Menurut dia, nickel pig iron (NPI) dapat menjadi salah satu pilihan karena Indonesia memiliki posisi kuat dalam rantai pasok komoditas tersebut.

“Produk seperti nickel pig iron lebih menarik karena kita bisa membangun tolok ukur baru, bukan langsung berhadapan dengan benchmark yang sudah puluhan tahun digunakan,” tuturnya.

Meski demikian, ia mengingatkan keberadaan BMKS tidak serta-merta membuat harga komoditas Indonesia menjadi lebih tinggi.

Menurut dia, manfaat utama bursa tersebut justru terletak pada peningkatan transparansi transaksi, mempersempit ruang praktik under-invoicing atau kurang faktur, memperbaiki basis pengenaan pajak, serta menekan biaya transaksi.

Sementara itu, Ketua Dewan Komisioner Otoritas Jasa Keuangan (OJK) Friderica Widyasari Dewi, dalam jumpa pers pada Jumat (14/8), mengatakan sejumlah mineral dan komoditas yang akan masuk dalam BMKS telah ditetapkan.

Namun, OJK belum mengungkapkan rinciannya karena masih menunggu Peraturan Presiden (Perpres) sebagai dasar penyelenggaraan bursa tersebut.
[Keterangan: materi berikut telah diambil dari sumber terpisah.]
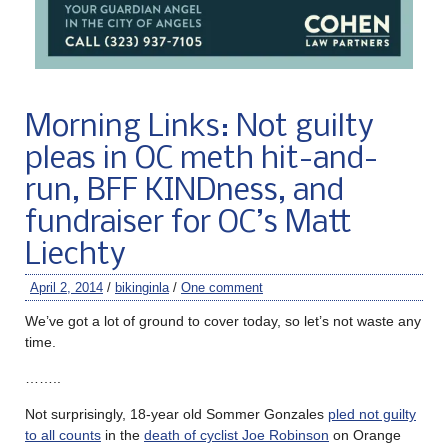
Morning Links: Not guilty
pleas in OC meth hit-and-
run, BFF KINDness, and
fundraiser for OC’s Matt
Liechty
April 2, 2014
/
bikinginla
/
One comment
We’ve got a lot of ground to cover today, so let’s not waste any
time.
……..
Not surprisingly, 18-year old Sommer Gonzales
pled not guilty
to all counts
in the
death of cyclist Joe Robinson
on Orange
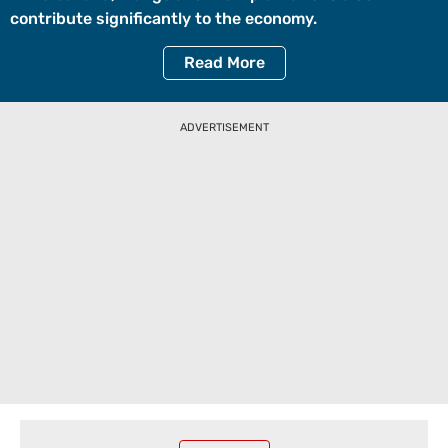
contribute significantly to the economy.
Read
More
ADVERTISEMENT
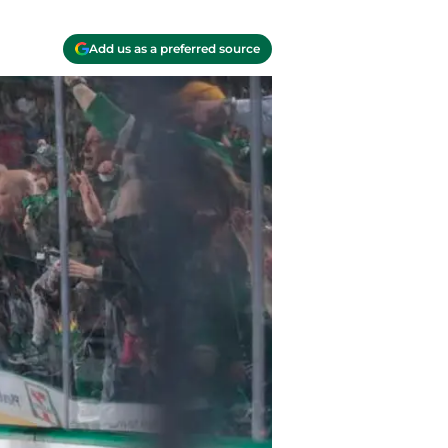
Add us as a preferred source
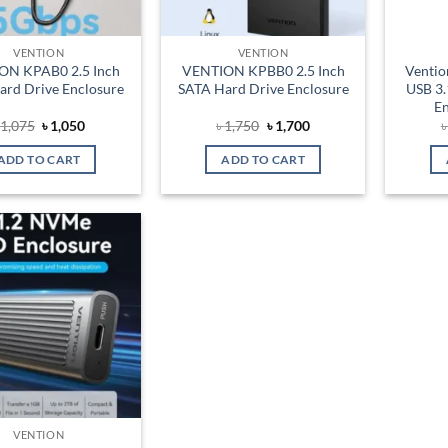
VENTION
VENTION
ON KPAB0 2.5 Inch
VENTION KPBB0 2.5 Inch
Venti
ard Drive Enclosure
SATA Hard Drive Enclosure
USB 3.
En
Original
Current
Original
Current
৳
1,075
৳
1,050
৳
1,750
৳
1,700
price
price
price
price
was:
is:
was:
is:
ADD TO CART
ADD TO CART
৳ 1,075.
৳ 1,050.
৳ 1,750.
৳ 1,700.
Add to
wishlist
VENTION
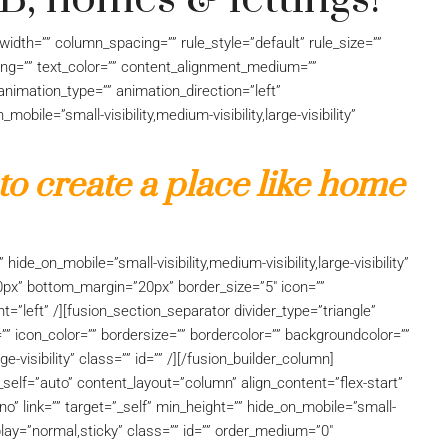
idth=”” column_spacing=”” rule_style=”default” rule_size=””
acing=”” text_color=”” content_alignment_medium=””
nimation_type=”” animation_direction=”left”
bile=”small-visibility,medium-visibility,large-visibility”
 to create a place like home
hide_on_mobile=”small-visibility,medium-visibility,large-visibility”
0px” bottom_margin=”20px” border_size=”5″ icon=””
nt=”left” /][fusion_section_separator divider_type=”triangle”
=”” icon_color=”” bordersize=”” bordercolor=”” backgroundcolor=””
ge-visibility” class=”” id=”” /][/fusion_builder_column]
_self=”auto” content_layout=”column” align_content=”flex-start”
” link=”” target=”_self” min_height=”” hide_on_mobile=”small-
_display=”normal,sticky” class=”” id=”” order_medium=”0″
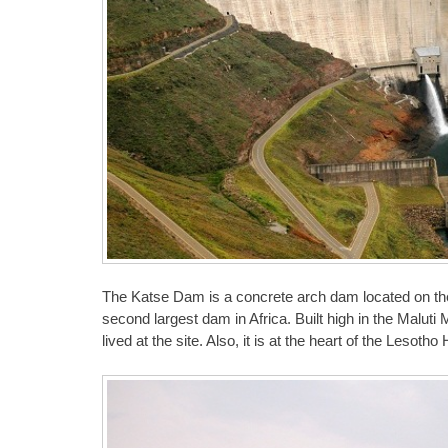
The Katse Dam is a concrete arch dam located on the 
second largest dam in Africa. Built high in the Malu
lived at the site. Also, it is at the heart of the Lesoth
Pemerintah menargetkan BMKS mulai beroperasi pada 1 Januari 2027 dan menjadi instrumen untuk membangun Indonesia Reference Price atau harga referensi Indonesia bagi sejumlah komoditas strategis.

Bursa itu juga ditargetkan menciptakan pasar yang lebih dalam, transparan, dan likuid sehingga mampu mempertemukan produsen, petani, eksportir, pembeli, dan investor dalam satu ekosistem perdagangan dengan data transaksi yang terbuka dan kredibel.